|Policy status:||In Force|
|Policy Type:||Voluntary Approaches>Negotiated Agreements (Public-private sector), Economic Instruments>Fiscal/financial incentives, Research, Development and Deployment (RD&D), Economic Instruments>Fiscal/financial incentives>Grants and subsidies|
|Policy Target:||Multiple RE Sources>All|
|Policy Sector:||Multi-sectoral Policy|
|Agency:||Sustainable Development Technology Canada|
|Funding:||SD Tech Fund: CAD 590 million; NextGen Biofuels Fund (NGBF): CAD 500 million; TOTAL CAD 1.09 billion|
The Government of Canada announced in 1999 the provision of CAD 100 million to establish a Sustainable Development Technology Fund to be administered by a third-party foundation. The Fund would stimulate the development and demonstration of environmental technologies, particularly those aimed at reducing greenhouse gas emissions and improving air quality. Funding would be available to the private sector, research centres and other institutes, up to a maximum of 33% of a projects costs, within total government funding capped at 75% of each projects costs. At the Funds launch, partnering organizations and private firms were expected to provide a further CN$200 million in leveraged funding.

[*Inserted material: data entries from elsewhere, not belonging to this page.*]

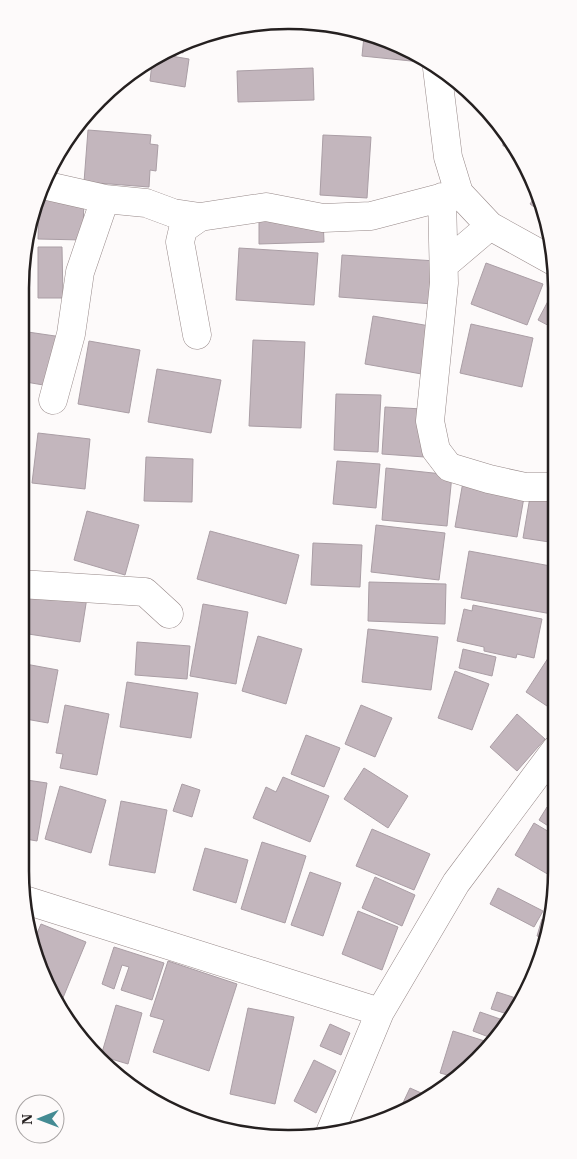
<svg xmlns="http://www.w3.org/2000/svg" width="577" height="1159" viewBox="0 0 577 1159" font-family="'IBM Plex Serif',serif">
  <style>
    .building { fill: #c3b6bd; stroke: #aa9ea5 }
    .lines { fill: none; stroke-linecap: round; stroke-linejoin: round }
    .minor-casing { stroke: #968888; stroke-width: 29 }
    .minor { stroke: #fff; stroke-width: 28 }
    .rim { fill: none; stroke: #252020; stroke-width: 2.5 }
  </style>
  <rect width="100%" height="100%" fill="#fdfafa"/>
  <path class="building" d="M364 36 407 48 421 57V62L362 56Z
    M185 44 183 53 173 51Z
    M165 55 189 59 185 87 150 81 152 63Z
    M313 68 314 100 238 102 237 71Z
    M503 127 514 146H503Z
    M88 130 151 135 150 144 158 145 156 171 150 170 149 187 84 182Z
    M323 135 371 137 367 198 320 195Z
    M43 189 84 190 83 240 38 239 39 202Z
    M538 192 544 214 530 204Z
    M323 218 324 242 259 244V219Z
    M38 247H62L63 298H38Z
    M239 248 318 253 314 305 236 300Z
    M342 255 436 261 433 304 339 297Z
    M486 263 543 284 527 325 471 304Z
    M555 288V329L538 320Z
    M373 316 441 328 433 376 365 364Z
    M471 324 533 338 522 387 460 373Z
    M21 331 62 337 55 387 20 381Z
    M253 340 305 342 301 428 249 426Z
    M89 341 140 350 129 413 78 404Z
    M157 369 221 380 211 433 148 422Z
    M20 391H29L28 492 20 491Z
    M336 394 381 395 378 452 334 450Z
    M385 407 442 410 439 458 382 454Z
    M38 433 90 439 85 489 32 483Z
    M146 457 193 459 192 502 144 501Z
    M337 461 380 464 376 508 333 504Z
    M386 468 452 475 447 526 382 520Z
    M464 476 526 486 517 537 455 527Z
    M531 491 555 495 556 543 523 538Z
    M87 511 139 525 125 575 74 560Z
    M376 525 445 533 439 580 371 572Z
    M210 531 299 555 286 604 197 579Z
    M313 543 362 545 360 587 311 585Z
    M469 551 556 567V594L552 614 461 598Z
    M30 582 88 591 80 642 22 633Z
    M369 582 446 584 445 624 368 621Z
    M203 604 248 612 236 684 190 676Z
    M473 605 542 619 534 658 517 654 516 658 484 651V647L457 641 464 609 472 611Z
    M368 629 438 637 431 690 362 682Z
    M258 636 302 649 286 704 242 691Z
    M137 642 190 646 187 679 135 675Z
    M556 646V712L526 692Z
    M463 649 496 657 492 676 459 668Z
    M20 663 58 670 48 723 20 718Z
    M455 671 489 684 472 730 438 718Z
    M127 682 198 693 191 738 120 727Z
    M65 705 109 714 97 775 60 768 63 754 56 753Z
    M361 705 392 718 375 757 345 744Z
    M517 714 545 739 517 771 490 747Z
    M306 735 340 748 324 787 291 774Z
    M364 768 408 796 388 828 344 799Z
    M283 777 329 796 310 842 253 818 266 787 276 792Z
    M20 779 47 783 37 841 20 838Z
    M182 784 200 790 192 817 173 811Z
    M60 786 106 800 91 853 45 839Z
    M121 801 167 810 155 873 109 865Z
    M547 807 556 813V831L539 820Z
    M534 823 556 836V879L515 855Z
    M372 829 430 854 414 890 356 866Z
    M262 842 306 856 285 923 241 909Z
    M205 848 248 860 236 903 193 890Z
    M310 872 341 883 323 936 291 925Z
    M375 877 415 895 402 926 362 908Z
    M498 888 543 911 534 927 490 904Z
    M358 911 398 927 382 970 342 954Z
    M542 919 548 920 543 938 537 936Z
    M41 924 86 942 60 1005 34 957 32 945Z
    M114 947 164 963 152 1000 121 990 129 967 122 965 114 989 102 984Z
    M168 961 237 984 209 1071 153 1052 164 1020 150 1016Z
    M497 992 522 1000 511 1015 491 1009Z
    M116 1005 142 1013 128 1064 101 1056Z
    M248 1008 294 1017 275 1104 230 1094Z
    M480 1012 506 1021 494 1039 473 1031Z
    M330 1024 350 1033 341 1055 320 1046Z
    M453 1031 491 1043 479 1060 455 1077 440 1073Z
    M314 1060 336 1071 316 1113 294 1101Z
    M410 1088 428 1096 408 1110 401 1107Z"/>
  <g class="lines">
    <g class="minor-casing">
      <path id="minor" d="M437 68 448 157 459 193 490 226 555 262
        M43 185 105 199 146 203 173 213 200 217 266 207 323 218 371 216 459 193
        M442 197 444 283 430 421 436 450 449 467 489 479 525 487H555
        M444 265 490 226
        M197 335 180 242 183 229 200 217
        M53 400 71 334 80 272 105 199
        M20 584 145 592 169 614
        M25 900 380 1012
        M329 1135 380 1012 456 883 556 749"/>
    </g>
    <use href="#minor" class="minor"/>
  </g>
  <path d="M0 0H577V1159H0ZM288 29H289A259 259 0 0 1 548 288V871A259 259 0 0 1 289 1130H288A259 259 0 0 1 29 871V288A259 259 0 0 1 288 29Z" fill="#fdfafa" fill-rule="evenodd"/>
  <path class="rim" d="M288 29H289A259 259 0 0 1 548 288V871A259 259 0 0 1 289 1130H288A259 259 0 0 1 29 871V288A259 259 0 0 1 288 29Z"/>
  <g transform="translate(40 1119) rotate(269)"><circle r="24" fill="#fdfafa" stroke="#a7a3a3"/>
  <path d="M0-4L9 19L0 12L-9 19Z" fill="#448b93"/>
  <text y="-8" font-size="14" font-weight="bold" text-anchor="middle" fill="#252020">N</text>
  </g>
</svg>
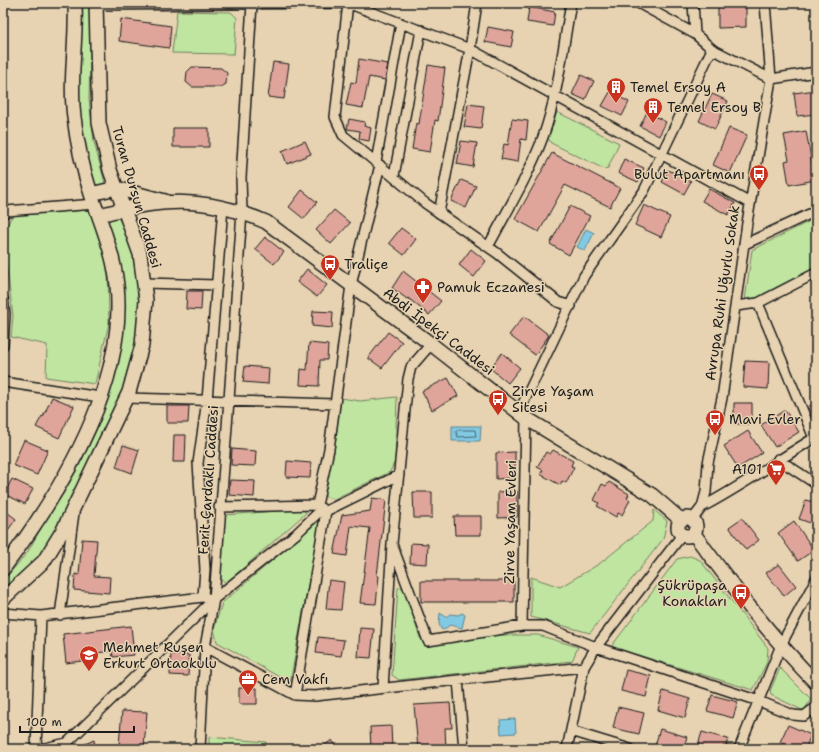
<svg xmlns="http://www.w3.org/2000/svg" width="819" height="752" font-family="'Shantell Sans',sans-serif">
	<rect width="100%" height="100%" fill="#e7d3b1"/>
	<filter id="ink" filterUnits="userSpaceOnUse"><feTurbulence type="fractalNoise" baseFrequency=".025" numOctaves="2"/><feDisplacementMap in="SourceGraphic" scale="8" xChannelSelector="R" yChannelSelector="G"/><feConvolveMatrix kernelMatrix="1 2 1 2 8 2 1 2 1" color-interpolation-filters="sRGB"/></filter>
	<g filter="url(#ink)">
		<!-- green -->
		<path fill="#bfe5a0" stroke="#6e805e" d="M77,3H90L91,12L89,99L94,142L106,187L92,190L85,166L75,75Z
			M177,11L231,12L237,18L234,54L172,53Z
			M557,112L619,143L608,168L604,169L551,143L548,138Z
			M90,210L108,264L109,323L95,384L46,377L47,345L11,337L13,316L3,239V233L13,214Z
			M118,217L134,249L139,288V322L132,365L120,397L59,526L41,554L28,571L3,593V581L27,553L72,473L118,347L106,221Z
			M816,218V267L759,297L745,300L752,250Z
			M397,397L395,461L390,472L334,499L326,497L323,491L334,452L341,398L360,401Z
			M303,509L306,513L226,583L220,578L225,515Z
			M654,510L667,521L663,539L590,633L531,617V577L560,587L599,564L653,521Z
			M320,520L290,683L217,642L214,629L222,603Z
			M690,556L700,560L768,648L767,662L753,690L611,647L677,559Z
			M404,587L420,638L435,645L493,635H538L578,647L572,661L399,680L392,675L398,588Z
			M780,668L811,699L805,709L802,710L771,695L770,691Z
			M209,737L266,742L265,749H209Z"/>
		<!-- water -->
		<path fill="#82cae3" stroke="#598493" d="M586,229L594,233L585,251L577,247Z
			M452,426H481L480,441H452Z
			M440,613L446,617L450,614L458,615L462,613L465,615L462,628L450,625L443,630L441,629L439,624Z
			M515,719L516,733L501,734L500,720Z"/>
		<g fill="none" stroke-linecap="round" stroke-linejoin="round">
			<!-- shore -->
			<path stroke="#45626c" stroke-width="1" d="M458,430H475L476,436L458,437L456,432Z"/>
		</g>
		<!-- building -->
		<path fill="#dfa59b" stroke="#1c1c1c" d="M718,3H746V27L718,28Z
			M529,7L555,12L553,26L527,22Z
			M121,19L171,26L169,48L119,41Z
			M488,27L514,32L511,47L485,42Z
			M359,59L388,64L385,80L369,77L363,108L346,105L351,82L356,83Z
			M273,62L289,64L284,99L268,97Z
			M428,65L445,68L438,121L435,120L430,152L412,149L416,123L419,124Z
			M192,67L221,68L227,73L226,84L221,87H192L186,82L187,72Z
			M581,75L594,81L585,100L572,94Z
			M816,90V114L797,116L794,93Z
			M610,92L629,102L622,116L602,106Z
			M712,94L728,101L715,129L699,121Z
			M468,104L484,106L481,129L464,127Z
			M647,112L666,122L659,136L640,126Z
			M349,119L365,122L364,126L371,128L369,141L359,139L360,131L347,129Z
			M512,119L528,121L526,140L521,139L518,162L501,159L504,144L508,145Z
			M173,128H209V147H173Z
			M729,128L747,135L730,173L713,165Z
			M806,131L815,180L789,185L785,161L789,160L784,135Z
			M305,141L311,154L287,164L282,151Z
			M461,141L477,143L473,167L457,164Z
			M552,153L620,188L610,207L565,185L539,232L515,219Z
			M624,159L644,168L638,182L618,173Z
			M668,170L691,181L684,194L662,182Z
			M461,180L476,186L466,208L451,201Z
			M709,189L735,203L728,215L702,201Z
			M302,190L317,202L304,219L289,207Z
			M644,205L670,217L661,237L635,225Z
			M570,206L590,216L569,255L550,244Z
			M334,210L350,223L331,244L316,230Z
			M401,228L416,239L404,255L389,243Z
			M265,237L284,252L274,264L255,249Z
			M471,249L486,261L474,277L459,265Z
			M307,269L327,285L317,297L297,282Z
			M403,271L441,301L429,315L408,298L407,299L392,288Z
			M187,291H202L201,310L186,309Z
			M313,311L333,312L332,328L312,326Z
			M524,316L549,335L535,355L509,335Z
			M388,332L402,342L382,368L368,358Z
			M309,343L328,345L327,360H320L319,386L300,385L301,369L307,370Z
			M502,353L520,368L508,383L490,368Z
			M745,361L769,362L768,389L743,387Z
			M245,366L269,368L268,384L243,382Z
			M448,378L458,396L432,410L422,391Z
			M52,397L74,406L59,438L36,427L42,416L43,417Z
			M816,402V424L808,407Z
			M734,403H752V424H734Z
			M167,406H189L188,423H167Z
			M785,410L799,432L775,447L761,425Z
			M748,431L762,453L738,468L724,446Z
			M174,435H186L185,462H173Z
			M24,440L48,450L37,475L13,465Z
			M123,445L139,450L132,473L116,467Z
			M232,449L256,451L255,466L231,465Z
			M553,450L573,461L571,466L574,467L566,483L562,481L560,485L540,474L543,470L537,467L546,452L550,454Z
			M515,452V478L496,479V453Z
			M287,461L311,463L310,478L286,477Z
			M12,479L33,489L25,504L4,494Z
			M230,480L255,481L254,497L229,495Z
			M609,482L629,494L627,498L630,500L622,515L618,513L616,517L597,506L599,503L594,500L602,484L606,486Z
			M517,491V517L498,518V492Z
			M413,492H432V518H414Z
			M372,498L386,500L377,576H379L376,604L360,603L370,528L351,526L347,556L334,554L342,515L370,511Z
			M806,500L816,503V525L799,519Z
			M3,509L16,519L3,537Z
			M454,516H481V535H455Z
			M742,518L759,540L746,550L729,527Z
			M794,521L814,550L798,561L778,533Z
			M82,539L97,540L94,576L110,577L109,593L74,590L75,574L79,575Z
			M411,543L428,544L427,564L410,563Z
			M779,564L796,586L784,596L766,573Z
			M329,580L344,582L341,610L326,609Z
			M421,581H514V602H421Z
			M131,626L134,655L113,657L112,651L88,654L89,660L66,663L63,634Z
			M360,628L374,629L371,658L358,657Z
			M318,637L344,640L341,656L316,653Z
			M171,654L189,655L188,676L170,675Z
			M626,670L651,676L646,697L621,691Z
			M239,688H257V704H239Z
			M663,691L690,699L685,718L658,710Z
			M712,695L738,702L733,718L707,711Z
			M450,703L452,728H445L446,749H418L414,705Z
			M618,707L644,713L639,734L613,728Z
			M122,711L147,712L144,746L119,745Z
			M788,725L811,735L805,749H796L780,742Z
			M391,726L392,749H371L370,727Z
			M660,729L687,737L683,749H654Z
			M702,732L728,739L725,749L697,748Z
			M94,740L95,749H74Z
			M332,740L338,749H319Z"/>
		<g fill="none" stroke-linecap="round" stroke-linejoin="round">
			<defs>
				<path id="street" d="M348,3L335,117L343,135L425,203L497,253L558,302L571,306
					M693,3L695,34
					M96,5L347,3L470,49L750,203
					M712,49L771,79L816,72
					M376,162L401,23
					M394,176L421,30
					M439,213L470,49L477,3
					M3,214L6,211L95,204
					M745,244L816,211
					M488,247C507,211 529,175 543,137C558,95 563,47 571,3
					M145,283L217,285
					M3,299L5,314L3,345
					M758,303L814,438
					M736,306L758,303L816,273
					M3,382L100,397
					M126,398L335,404
					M519,412L584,276L644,191L712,49L695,34L638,3
					M778,459L816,484
					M317,505L329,449L351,285L380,165
					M219,507L317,505L321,508
					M702,507C742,486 778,460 816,437
					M326,511L399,475
					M692,520L702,507L706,492L708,463L722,398L747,223L771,79L765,3
					M392,544L428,641L522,626H543L596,647L759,701L793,715L804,716L816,707
					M203,597L205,569L198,463L207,400L223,208
					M3,613L41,616L36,749
					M60,615L74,513
					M41,616L203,597L208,598
					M522,626L526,418
					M205,647L295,695L315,696L458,680
					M383,688L392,544L408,379L411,367L431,344
					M295,695L326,511
					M571,731L630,749
					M40,749L67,743L214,599L296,534L322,509
					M200,749L205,647L214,599L229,400L242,212L241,177L252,4
					M464,749L458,680L584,667
					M567,749L584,667L596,647L682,535
					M739,749L781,645L816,579"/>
				<path id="secondary" d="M91,194L116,188L165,201
					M100,215C163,198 205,196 266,222L431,344L526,418L652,495L681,520
					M678 527a9 9 0 1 1 18 0a9 9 0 1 1-18 0Z
					M694,534C732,585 771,637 816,683
					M3,569C64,488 136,371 114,266C109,241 99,218 91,194C83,169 77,143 74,117C69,79 77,41 75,3
					M3,599L44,561L63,530L129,392L142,345L146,300L140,254L110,170L99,123L96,3"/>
			</defs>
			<!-- street casing -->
			<use href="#street" stroke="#1c1c1c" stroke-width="12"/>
			<!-- secondary casing -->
			<use href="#secondary" stroke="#1c1c1c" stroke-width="16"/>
			<!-- street -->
			<use href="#street" stroke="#e7d3b1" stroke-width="9"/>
			<!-- secondary -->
			<use href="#secondary" stroke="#e7d3b1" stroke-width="13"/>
		</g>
	</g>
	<!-- icons -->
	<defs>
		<symbol id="building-pin" viewBox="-11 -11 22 30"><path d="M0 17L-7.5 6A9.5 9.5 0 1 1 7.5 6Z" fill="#c8321e" stroke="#e7d3b1"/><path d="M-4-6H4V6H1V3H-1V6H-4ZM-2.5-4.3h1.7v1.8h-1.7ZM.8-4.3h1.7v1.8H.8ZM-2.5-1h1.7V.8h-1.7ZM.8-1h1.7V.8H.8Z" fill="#fff"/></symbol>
		<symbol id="bus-pin" viewBox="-11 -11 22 30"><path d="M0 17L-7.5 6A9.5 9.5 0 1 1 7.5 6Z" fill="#c8321e" stroke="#e7d3b1"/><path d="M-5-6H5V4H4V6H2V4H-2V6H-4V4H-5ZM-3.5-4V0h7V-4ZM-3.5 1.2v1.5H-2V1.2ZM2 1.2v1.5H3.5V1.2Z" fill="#fff"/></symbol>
		<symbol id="pharmacy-pin" viewBox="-11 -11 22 30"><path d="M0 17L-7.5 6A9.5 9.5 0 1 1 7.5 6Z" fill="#c8321e" stroke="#e7d3b1"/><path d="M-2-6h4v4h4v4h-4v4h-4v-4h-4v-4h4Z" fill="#fff"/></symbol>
		<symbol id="supermarket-pin" viewBox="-11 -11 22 30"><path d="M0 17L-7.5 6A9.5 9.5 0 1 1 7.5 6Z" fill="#c8321e" stroke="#e7d3b1"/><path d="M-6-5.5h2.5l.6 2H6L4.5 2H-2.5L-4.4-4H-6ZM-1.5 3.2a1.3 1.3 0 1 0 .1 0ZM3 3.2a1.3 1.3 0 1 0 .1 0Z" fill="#fff"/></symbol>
		<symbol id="school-pin" viewBox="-11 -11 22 30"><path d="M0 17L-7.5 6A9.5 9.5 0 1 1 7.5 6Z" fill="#c8321e" stroke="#e7d3b1"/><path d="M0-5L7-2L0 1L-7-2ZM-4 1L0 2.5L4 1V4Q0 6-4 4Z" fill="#fff"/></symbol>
		<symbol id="office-pin" viewBox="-11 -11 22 30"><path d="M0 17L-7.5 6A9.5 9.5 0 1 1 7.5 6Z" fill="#c8321e" stroke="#e7d3b1"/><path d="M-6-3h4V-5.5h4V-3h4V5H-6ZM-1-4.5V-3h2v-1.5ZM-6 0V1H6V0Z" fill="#fff"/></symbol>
	</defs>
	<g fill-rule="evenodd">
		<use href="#building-pin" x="605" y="76" width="22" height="30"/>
		<use href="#building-pin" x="642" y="96" width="22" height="30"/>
		<use href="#bus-pin" x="748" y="163" width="22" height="30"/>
		<use href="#bus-pin" x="319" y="253" width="22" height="30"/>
		<use href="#pharmacy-pin" x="412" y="276" width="22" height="30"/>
		<use href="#bus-pin" x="487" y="388" width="22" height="30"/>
		<use href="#bus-pin" x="704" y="408" width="22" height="30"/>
		<use href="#supermarket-pin" x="765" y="458" width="22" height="30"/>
		<use href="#bus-pin" x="730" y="582" width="22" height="30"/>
		<use href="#school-pin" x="78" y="644" width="22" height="30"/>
		<use href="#office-pin" x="237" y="668" width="22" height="30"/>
	</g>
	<g text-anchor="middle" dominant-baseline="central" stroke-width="3" stroke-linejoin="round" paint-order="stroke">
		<!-- poi labels -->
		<g font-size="14" fill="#1c1c1c" stroke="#e7d3b1" text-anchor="start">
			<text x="630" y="87">Temel Ersoy A</text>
			<text x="667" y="107">Temel Ersoy B</text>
			<text x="745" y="174" text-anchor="end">Bulut Apartmanı</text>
			<text x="344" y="264">Traliçe</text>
			<text x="437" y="287">Pamuk Eczanesi</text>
			<text x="512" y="391">Zirve Yaşam<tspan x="512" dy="16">Sitesi</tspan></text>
			<text x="729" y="419">Mavi Evler</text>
			<text x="762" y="469" text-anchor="end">A101</text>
			<text x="727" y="585" text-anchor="end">Şükrüpaşa<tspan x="727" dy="16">Konakları</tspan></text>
			<text x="103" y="647">Mehmet Ruşen<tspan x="103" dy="16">Erkurt Ortaokulu</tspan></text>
			<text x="262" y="679">Cem Vakfı</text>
		</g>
		<!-- street labels -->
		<g font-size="14" fill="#1c1c1c" stroke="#e7d3b1">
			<text transform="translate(137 197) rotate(74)">Turan Dursun Caddesi</text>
			<text transform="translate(722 293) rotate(-82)">Avrupa Ruhi Uğurlu Sokak</text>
			<text transform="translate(439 331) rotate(37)">Abdi İpekçi Caddesi</text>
			<text transform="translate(208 480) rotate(-86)">Ferit Çardaklı Caddesi</text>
			<text transform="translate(510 522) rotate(-89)">Zirve Yaşam Evleri</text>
		</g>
	</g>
	<!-- margin -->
	<rect width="819" height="752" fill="none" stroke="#e7d3b1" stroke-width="16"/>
	<rect x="8" y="8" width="803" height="736" fill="none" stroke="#1c1c1c" stroke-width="1.5" filter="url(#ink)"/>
	<!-- scale -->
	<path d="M20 726v6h114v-6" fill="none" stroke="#1c1c1c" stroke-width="2"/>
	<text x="26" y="726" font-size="12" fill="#1c1c1c" stroke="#e7d3b1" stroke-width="3" paint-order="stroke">100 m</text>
</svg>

Between April 2002 and October 2006, SDTC completed seven funding rounds, committed CAD 169 million to 75 clean technology projects, and leveraged CAD 446 million from project consortia members, for a total portfolio value of CAD 615 million. On 12 August, 2003, the Government of Canada announced the investment of CAD 250 million from Budget 2003 to Sustainable Development Technology Canada, to strengthen the Governments support for the development and demonstration of technology related to climate change and clean air. In January 2006, Sustainable Development Technology Canada (SDTC) pledged CAD 42.5 million in new funding for clean technology projects. The funding, approved by SDTCs Board of Directors, would support the development and demonstration of new clean technologies and fast-track their progress toward commercial viability. Projects included industrial process efficiency and recycling of waste as energy. The 2007 federal budget announced an additional CAD 500 million for SDTC, applied to commercial-scale biofuels projects. A not-for-profit corporation, SDTC aims to bring clean technologies from research to market: helping clean technology developers move through the development and demonstration phases, in preparation for commercialization. SDTC applies a stringent due diligence process when selecting technologies to support and requires every applicant to involve a consortia of partners in their project.